Entrée, Serves: 4
Ingredients
Chutney
- 500 ml dry white wine
- 250 g dried cranberries
- 1 tbsp granulated sugar
- 1 large shallot
- zest of 1 lemon & juice of ½
- 1 tsp fresh grated ginger
- 3 tbsp extra virgin olive oil
Celery Root
- 1 medium cleaned, diced celery root
- 1 medium Yukon potato, diced (slightly smaller than celery root)
- 250 ml 35% cream
- 250 ml low fat milk
- 1 tsp nutmeg
- ½ tsp cinnamon
- 2 tbsp sweet butter
- 1 tsp honey
- salt & white pepper
Mustard Greens
- 2 cups of cleaned mustard greens, stalks minced, leaves coarsely chopped
- 8 stalks of asparagus (blanched & pealed if large) cut in ½
- 1 large shallot minced
- 2 cloves garlic minced
- 2 tsp olive oil
- 1 tsp pommery mustard
Red Wine Reduction
- 500 ml red wine
- 150 ml balsamic vinegar
- 3 tbsp granulated sugar
- 1 large bay leaf
- salt to taste
Directions
Chutney
- Place all ingredients, except for olive oil in a small stainless pot. Bring to a simmer.
- Cover pot with lid set ajar, cook until cranberries are soft & liquid has reduced by 2/3. Let cool at room temperature.
- With a hand blender or food processor, lightly pulse the cranberry mixture. At this point, add the olive oil, season with kosher salt. Refrigerate up to 2 weeks.
Celery Root
- Place all ingredients (except for nutmeg and cinnamon) in a medium sized pot. Cook until celery root & potatoes are tender.
- Place in a blender with 3 tablespoons of liquid, blend until smooth. Add spices. Adjust consistency with remaining liquid.
- Check seasoning. Should have a thin, silky mash potato consistency.
Mustard Greens
- Over medium high heat, sauté garlic & shallot in olive oil.

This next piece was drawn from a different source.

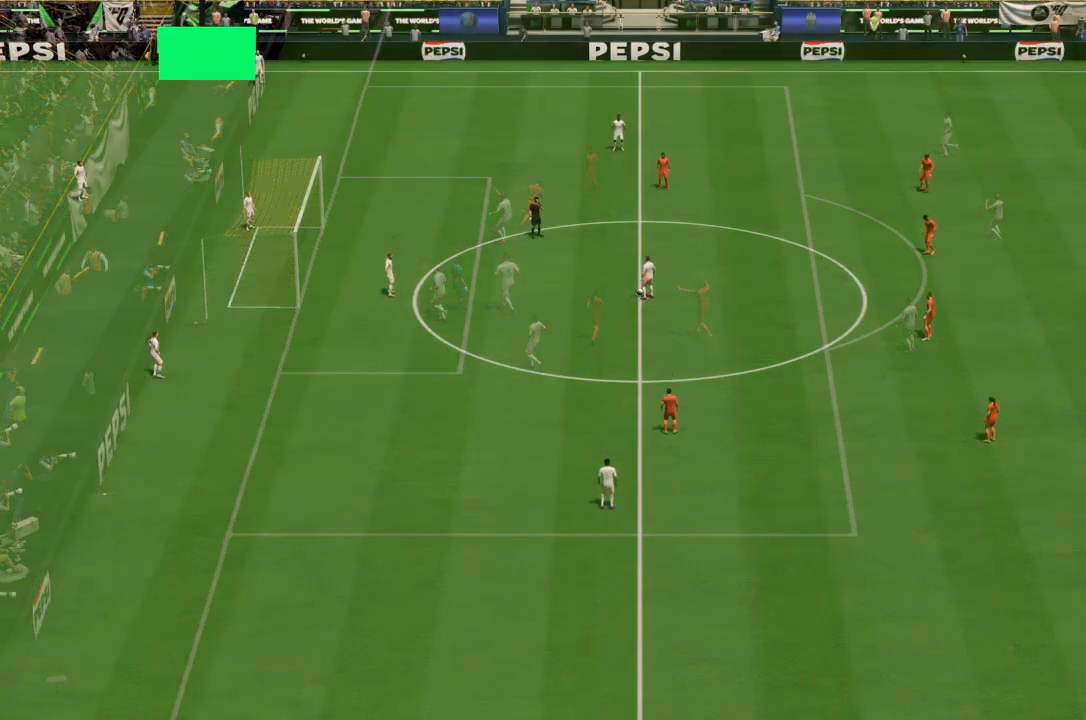
{"buttons": [], "left_stick": "center", "right_stick": "center", "events": [[300, "CROSS", "up"], [334, "R1", "up"]]}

- When golden brown, add asparagus & mustard green stems. Cook for one minute until warm.
- Add mustard greens pommery mustard. Adjust seasoning.
Red Wine Reduction
Place ingredients in a pot; reduce over medium high heat by ¾. Reserve in a warm spot. Heat before serving.
Plating
- Sear 5 seasoned scallops per person over high heat (20 in total) until golden brown on both sides but still rare in the center. (One minute per side).
- Place on an ovenproof tray, topping each scallop with ½ teaspoon of the cranberry chutney. Place in 425º oven for 4-6 minutes.
- Gently heat celery root purée & mask bottom of plate.
- Meanwhile the mustard green are heated and seasoned. Place them in the middle of celery root. Spread out to form a base for the scallops./li>
- Remove Scallops from oven, place on top of mustard greens. Drizzle red wine reduction around perimeter of plate.